Игра движений будет то соответствовать тексту, то противодействовать ему, в зависимости от того, что мы собираемся оттенить. Эта новая пантомима может иметь место и за пределами общего развития действия, она может удаляться от него, приближаться к нему, совпадать с ним, согласно строгой механике, которой должны придерживаться исполнители. Такой метод не содержит ничего чисто артистического, [84] поскольку он призван сделать зримыми несовершившееся действие, забывчивость, рассеянность и т. п. — одним словом, все, что «выдает» личность и потому делает бесполезными хоры, реплики в сторону, монологи и т. д. (Здесь можно увидеть пример бессознательной объективации, который мы воздержались привести в предыдущем параграфе. [85] )
84
То есть метод не является искусственным, механическим.
85
Метод, о котором говорит Арто, состоит в сопоставлении различных «партитур» спектакля (пластической, звуковой, музыкальной, световой и т. п.). Этот метод восходит к вагнеровскому принципу построения музыкальной драмы. В первые десятилетия XX века метод привлек внимание крупнейших режиссеров (Г. Крэга, В. Мейерхольда и др.).
Особую роль в «общем развитии действия» занимает актер. Требования Арто к исполнителям развивали традиции общесимволистских исканий.
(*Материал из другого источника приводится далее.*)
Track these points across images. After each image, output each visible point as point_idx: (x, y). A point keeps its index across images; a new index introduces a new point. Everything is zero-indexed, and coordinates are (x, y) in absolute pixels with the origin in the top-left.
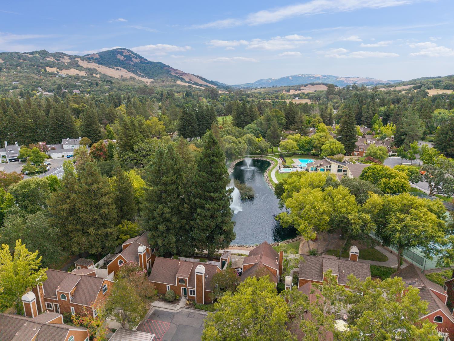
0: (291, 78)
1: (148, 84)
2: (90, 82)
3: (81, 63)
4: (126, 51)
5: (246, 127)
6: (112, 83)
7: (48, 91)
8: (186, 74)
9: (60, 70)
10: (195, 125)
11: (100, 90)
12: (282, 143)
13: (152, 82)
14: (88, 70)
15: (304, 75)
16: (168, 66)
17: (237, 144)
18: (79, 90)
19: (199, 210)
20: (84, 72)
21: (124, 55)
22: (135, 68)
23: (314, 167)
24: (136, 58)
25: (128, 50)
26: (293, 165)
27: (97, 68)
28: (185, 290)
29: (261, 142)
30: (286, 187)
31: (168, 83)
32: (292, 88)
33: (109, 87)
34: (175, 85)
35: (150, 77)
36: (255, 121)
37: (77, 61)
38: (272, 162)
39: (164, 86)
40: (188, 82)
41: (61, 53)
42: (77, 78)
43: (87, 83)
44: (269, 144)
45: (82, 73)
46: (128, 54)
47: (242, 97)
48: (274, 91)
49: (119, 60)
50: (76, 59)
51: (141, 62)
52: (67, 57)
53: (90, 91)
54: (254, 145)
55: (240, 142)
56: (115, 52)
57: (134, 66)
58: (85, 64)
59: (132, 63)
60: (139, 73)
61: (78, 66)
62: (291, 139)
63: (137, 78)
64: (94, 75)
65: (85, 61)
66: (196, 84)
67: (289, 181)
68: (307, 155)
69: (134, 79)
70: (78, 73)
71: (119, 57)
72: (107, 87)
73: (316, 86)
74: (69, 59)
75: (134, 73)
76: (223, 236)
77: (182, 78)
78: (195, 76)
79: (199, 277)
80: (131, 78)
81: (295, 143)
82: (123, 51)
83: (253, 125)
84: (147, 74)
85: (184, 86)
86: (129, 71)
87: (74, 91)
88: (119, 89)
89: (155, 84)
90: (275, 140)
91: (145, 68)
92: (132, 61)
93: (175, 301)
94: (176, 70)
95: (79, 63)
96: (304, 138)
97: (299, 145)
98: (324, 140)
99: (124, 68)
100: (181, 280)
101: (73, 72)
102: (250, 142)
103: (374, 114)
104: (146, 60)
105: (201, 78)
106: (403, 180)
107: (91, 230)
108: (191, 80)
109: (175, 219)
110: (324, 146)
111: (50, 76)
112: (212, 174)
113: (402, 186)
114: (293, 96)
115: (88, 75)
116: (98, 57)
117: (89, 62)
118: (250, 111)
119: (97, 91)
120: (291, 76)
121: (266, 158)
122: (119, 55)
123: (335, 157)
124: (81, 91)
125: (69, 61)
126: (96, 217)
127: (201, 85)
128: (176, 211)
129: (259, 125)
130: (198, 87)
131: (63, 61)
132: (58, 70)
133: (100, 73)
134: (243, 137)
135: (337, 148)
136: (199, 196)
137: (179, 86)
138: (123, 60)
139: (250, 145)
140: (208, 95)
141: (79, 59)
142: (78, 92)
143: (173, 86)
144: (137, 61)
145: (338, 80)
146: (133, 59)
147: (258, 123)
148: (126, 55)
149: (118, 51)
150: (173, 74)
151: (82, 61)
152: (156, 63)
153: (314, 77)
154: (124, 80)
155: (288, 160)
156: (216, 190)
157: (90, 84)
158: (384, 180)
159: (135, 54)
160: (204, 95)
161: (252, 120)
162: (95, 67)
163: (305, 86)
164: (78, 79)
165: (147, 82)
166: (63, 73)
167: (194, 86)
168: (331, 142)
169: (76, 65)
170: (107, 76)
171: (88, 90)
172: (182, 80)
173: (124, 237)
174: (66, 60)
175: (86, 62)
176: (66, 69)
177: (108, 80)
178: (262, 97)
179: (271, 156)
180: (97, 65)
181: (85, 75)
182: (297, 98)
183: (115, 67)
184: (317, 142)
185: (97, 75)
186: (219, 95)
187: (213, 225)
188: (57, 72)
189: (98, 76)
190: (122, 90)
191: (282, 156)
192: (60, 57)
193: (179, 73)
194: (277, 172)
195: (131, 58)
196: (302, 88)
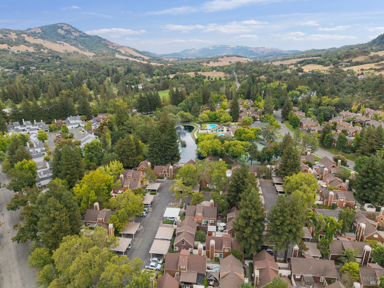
0: (211, 48)
1: (91, 58)
2: (41, 58)
3: (27, 39)
4: (65, 26)
5: (179, 105)
6: (60, 59)
7: (8, 68)
8: (122, 47)
9: (11, 46)
10: (147, 105)
11: (52, 66)
12: (200, 116)
13: (94, 56)
14: (36, 45)
15: (222, 46)
16: (105, 40)
17: (176, 118)
18: (35, 66)
19: (168, 149)
20: (32, 47)
21: (64, 29)
22: (75, 41)
23: (215, 129)
24: (75, 32)
25: (67, 24)
26: (206, 128)
27: (42, 43)
28: (166, 175)
29: (188, 115)
30: (199, 140)
31: (108, 57)
32: (211, 60)
33: (60, 63)
34: (114, 59)
35: (91, 50)
36: (184, 101)
37: (24, 37)
38: (195, 127)
39: (105, 59)
40: (124, 55)
41: (7, 30)
42: (29, 54)
43: (39, 59)
44: (193, 116)
45: (31, 50)
46: (67, 28)
47: (172, 70)
48: (197, 62)
49: (60, 34)
50: (23, 35)
51: (81, 36)
52: (13, 32)
53: (44, 67)
54: (185, 117)
55: (177, 117)
56: (55, 27)
57: (74, 40)
58: (31, 40)
59: (72, 37)
60: (80, 47)
61: (26, 42)
62: (205, 113)
63: (80, 52)
64: (42, 50)
65: (31, 37)
66: (131, 56)
67: (200, 137)
68: (214, 122)
69: (78, 53)
70: (28, 49)
71: (60, 31)
72: (58, 63)
73: (230, 57)
74: (16, 35)
75: (75, 47)
76: (177, 158)
77: (119, 51)
78: (129, 48)
79: (171, 169)
80: (75, 52)
81: (207, 115)
82: (63, 25)
83: (183, 103)
84: (87, 47)
85: (122, 59)
86: (71, 45)
87: (30, 67)
88: (69, 65)
89: (97, 57)
90: (196, 113)
91: (85, 42)
92: (72, 35)
93: (163, 178)
94: (112, 43)
95: (26, 39)
96: (212, 113)
97: (209, 117)
98: (222, 114)
99: (66, 42)
100: (165, 172)
101: (23, 48)
102: (182, 116)
103: (257, 92)
104: (85, 34)
105: (134, 50)
106: (251, 135)
107: (130, 158)
108: (126, 53)
109: (159, 153)
110: (222, 117)
111: (3, 53)
112: (172, 137)
113: (251, 138)
114: (211, 69)
115: (36, 50)
116: (40, 31)
117: (35, 38)
118: (181, 94)
119: (50, 67)
120: (211, 47)
121: (191, 124)
122: (60, 30)
123: (227, 123)
124: (36, 68)
125: (16, 37)
126: (132, 153)
127: (136, 57)
128: (160, 150)
129: (187, 103)
130: (134, 60)
131: (11, 37)
132: (9, 46)
133: (47, 48)
134: (179, 113)
135: (228, 118)
136: (168, 145)
137: (117, 59)
138: (64, 34)
139: (182, 118)
140: (145, 70)
141: (25, 35)
142: (34, 68)
143: (113, 59)
144: (76, 35)
145: (249, 50)
146: (73, 33)
147: (186, 102)
148: (65, 30)
149: (59, 26)
150: (111, 47)
151: (28, 37)
152: (94, 36)
153: (229, 47)
154: (69, 54)
155: (203, 125)
156: (173, 142)
157: (42, 59)
158: (243, 135)
159: (74, 28)
160: (142, 70)
161: (183, 100)
162: (41, 43)
163: (222, 57)
164: (30, 56)
165: (90, 56)
166: (14, 49)
167: (131, 59)
168: (225, 115)
169: (23, 41)
170: (53, 51)
171: (42, 66)
172: (120, 53)
173: (139, 161)
174: (13, 36)
175: (33, 38)
176: (16, 46)
177: (56, 56)
178: (188, 70)
179: (195, 123)
180: (42, 40)
181: (34, 51)
182: (214, 71)
183: (58, 42)
184: (218, 115)
185: (44, 50)
186: (154, 70)
187: (173, 154)
188: (9, 48)
189: (46, 51)
190: (71, 66)
191: (200, 123)
192: (7, 33)
193: (116, 46)
194: (198, 132)
195: (71, 32)
196: (219, 59)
Так же как писатели-сюрреалисты ставили своей целью записывание сна, причем сновидение могло быть грезами наяву, так и Арто ставил своей главной задачей развитие воображения в актере.
Руло вспоминает, что Арто просил актера во время исполнения монолога опуститься на колени, лечь на пол — без всякой связи с текстом. Таким образом, сюжетное развитие и зрительный ряд входили в противоречие, активизируя воображение актера и требуя от зрителя максимального погружения в театральное действие.